I don't see any nice solution. You only need to check primes and prime powers as possible answers, but that is not much of a savings. If $6$ were to not be a divisor of some number, either $2$ or $3$ is already not a divisor.

Answer 3

An trivial algorithm would be to just test for each natural number $k \geq 2$ if it divides any of the numbers in the list. This algorithm runs in ($O(m^2)$, where $m$ is the biggest number from the set), assuming that checking for divisibility takes constant time (which is not true for big enough integers). Note that $m + 1$ is always a solution, since a divisor $d$ of $n$ always satisfies $d \leq n$. $m + 1$ is the solution when the set is $\{ 2, 3, 4, ..., m - 1, m \}$. It is not true that the solution needs to be a prime (unless you require $\gcd(s, n) = 1$ for the solution $s$ and all $n$ in the set).

function answer(set S)
    for each 1 < k < m + 2
        isdivisor = false
        for each n in set S
            if k divides n
                isdivisor = true
                break (exit from inner for loop)
        if not(isdivisor) return k

In practice, it looks like the running time will depend mainly on the answer, and will be approximately linear in it.

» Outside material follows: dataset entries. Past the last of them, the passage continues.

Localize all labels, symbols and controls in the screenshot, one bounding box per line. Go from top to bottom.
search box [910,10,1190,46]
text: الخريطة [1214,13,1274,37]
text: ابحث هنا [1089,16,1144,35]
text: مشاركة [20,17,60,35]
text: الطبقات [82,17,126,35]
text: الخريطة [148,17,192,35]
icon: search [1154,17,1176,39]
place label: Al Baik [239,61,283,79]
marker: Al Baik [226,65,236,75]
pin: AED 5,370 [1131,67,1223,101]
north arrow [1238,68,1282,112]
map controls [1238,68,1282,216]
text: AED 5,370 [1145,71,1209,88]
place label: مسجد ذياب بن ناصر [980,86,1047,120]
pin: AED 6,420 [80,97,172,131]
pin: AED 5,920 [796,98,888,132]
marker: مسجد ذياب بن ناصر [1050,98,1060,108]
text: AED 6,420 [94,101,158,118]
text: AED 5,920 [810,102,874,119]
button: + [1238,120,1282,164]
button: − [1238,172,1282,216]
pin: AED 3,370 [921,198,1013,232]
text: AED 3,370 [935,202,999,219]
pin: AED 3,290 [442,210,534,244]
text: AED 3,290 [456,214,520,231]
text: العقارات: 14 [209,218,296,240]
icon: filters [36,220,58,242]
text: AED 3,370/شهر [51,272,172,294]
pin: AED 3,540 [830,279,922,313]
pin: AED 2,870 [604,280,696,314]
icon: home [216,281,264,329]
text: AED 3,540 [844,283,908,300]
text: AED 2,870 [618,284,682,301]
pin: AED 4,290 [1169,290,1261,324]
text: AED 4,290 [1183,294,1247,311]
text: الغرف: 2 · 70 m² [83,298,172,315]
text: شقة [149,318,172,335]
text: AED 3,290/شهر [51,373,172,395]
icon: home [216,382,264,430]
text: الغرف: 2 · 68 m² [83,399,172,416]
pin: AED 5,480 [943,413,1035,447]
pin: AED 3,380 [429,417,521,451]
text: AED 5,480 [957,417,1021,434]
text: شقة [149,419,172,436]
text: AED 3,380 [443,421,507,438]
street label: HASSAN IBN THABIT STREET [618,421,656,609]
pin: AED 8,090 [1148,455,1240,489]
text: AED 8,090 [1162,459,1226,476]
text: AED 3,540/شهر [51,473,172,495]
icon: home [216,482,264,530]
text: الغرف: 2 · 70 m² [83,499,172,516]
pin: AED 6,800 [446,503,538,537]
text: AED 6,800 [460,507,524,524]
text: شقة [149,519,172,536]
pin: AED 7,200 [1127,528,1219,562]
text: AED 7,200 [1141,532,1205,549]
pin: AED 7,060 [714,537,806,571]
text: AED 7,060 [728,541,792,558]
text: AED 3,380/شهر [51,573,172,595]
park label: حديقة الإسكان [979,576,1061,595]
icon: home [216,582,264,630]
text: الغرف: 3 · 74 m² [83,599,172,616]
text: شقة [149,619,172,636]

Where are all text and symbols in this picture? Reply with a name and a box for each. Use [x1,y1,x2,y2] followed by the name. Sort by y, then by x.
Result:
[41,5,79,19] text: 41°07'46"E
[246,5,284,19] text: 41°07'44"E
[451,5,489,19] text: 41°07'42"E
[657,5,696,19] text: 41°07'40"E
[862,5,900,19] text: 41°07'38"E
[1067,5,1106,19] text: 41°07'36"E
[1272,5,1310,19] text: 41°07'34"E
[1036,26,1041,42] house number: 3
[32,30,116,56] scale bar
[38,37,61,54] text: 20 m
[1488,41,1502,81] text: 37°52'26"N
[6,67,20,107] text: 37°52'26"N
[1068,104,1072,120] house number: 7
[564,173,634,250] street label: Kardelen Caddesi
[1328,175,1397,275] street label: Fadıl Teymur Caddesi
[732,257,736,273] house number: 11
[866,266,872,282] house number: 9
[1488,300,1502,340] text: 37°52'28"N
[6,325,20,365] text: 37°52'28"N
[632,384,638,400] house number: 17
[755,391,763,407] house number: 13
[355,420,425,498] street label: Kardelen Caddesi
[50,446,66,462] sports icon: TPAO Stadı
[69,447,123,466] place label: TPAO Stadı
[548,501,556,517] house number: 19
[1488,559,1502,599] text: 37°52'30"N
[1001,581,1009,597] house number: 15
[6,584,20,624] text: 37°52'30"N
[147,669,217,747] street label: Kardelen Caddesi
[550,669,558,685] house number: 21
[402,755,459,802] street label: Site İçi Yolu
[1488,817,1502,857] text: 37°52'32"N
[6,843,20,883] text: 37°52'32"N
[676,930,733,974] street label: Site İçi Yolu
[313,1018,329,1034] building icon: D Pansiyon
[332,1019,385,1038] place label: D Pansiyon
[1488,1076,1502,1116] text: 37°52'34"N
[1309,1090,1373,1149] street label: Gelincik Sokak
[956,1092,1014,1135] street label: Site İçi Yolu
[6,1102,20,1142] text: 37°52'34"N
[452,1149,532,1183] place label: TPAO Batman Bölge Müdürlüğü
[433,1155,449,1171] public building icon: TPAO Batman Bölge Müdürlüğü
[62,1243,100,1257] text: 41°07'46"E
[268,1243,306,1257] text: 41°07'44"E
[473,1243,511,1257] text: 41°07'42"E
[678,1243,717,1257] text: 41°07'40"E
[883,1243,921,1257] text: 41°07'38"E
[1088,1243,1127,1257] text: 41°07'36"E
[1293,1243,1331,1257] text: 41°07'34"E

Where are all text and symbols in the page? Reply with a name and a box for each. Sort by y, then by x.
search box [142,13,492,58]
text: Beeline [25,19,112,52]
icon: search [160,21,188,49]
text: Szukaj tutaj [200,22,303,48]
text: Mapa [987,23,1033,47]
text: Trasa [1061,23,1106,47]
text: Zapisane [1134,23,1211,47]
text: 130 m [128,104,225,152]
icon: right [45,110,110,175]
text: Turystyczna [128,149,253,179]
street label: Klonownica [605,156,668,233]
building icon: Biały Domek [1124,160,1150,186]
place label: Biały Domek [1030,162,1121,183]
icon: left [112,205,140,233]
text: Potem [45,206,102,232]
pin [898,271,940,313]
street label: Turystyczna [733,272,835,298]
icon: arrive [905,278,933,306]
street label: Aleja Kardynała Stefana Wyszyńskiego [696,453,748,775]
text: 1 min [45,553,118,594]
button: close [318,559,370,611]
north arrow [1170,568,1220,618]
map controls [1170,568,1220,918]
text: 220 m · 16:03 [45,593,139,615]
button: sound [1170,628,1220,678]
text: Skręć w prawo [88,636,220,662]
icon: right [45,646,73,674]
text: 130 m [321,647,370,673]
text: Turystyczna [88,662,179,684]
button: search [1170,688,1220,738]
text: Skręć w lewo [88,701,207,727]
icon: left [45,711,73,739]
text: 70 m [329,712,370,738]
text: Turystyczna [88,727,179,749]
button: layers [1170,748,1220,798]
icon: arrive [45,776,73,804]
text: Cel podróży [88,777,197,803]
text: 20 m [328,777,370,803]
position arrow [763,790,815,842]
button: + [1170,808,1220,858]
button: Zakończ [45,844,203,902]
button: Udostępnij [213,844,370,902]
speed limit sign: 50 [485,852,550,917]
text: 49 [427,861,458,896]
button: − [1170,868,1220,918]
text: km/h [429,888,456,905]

More abstract, if we write the set as $\{ n_1, ..., n_m \}$ and write $n_j = \prod^\infty_{k = 1} p_{k}^{q_{j,k}} $ where $p_k$ is the kth prime number, the solution we seek is a sequence $l_1, l_2, ...$ with $\forall j \in [1, ..., m]$ $\exists t$ $l_t > q_{j, k}$ which minimizes $ s = \prod^\infty_{k = 1} p_k^{l_k} $.

I'm still thinking about a more efficient algorithm based on this description and Eratosthenes' sieve, but I don't think there is a particularly nice one. It is not hard to give bounds on the solution. We have $2 \leq s \leq m + 1$ and $s \leq p_k^w$, where $w = 1 + \max_{j \in \mathbb{N}} q_{j, k}$ for each prime $p_k$.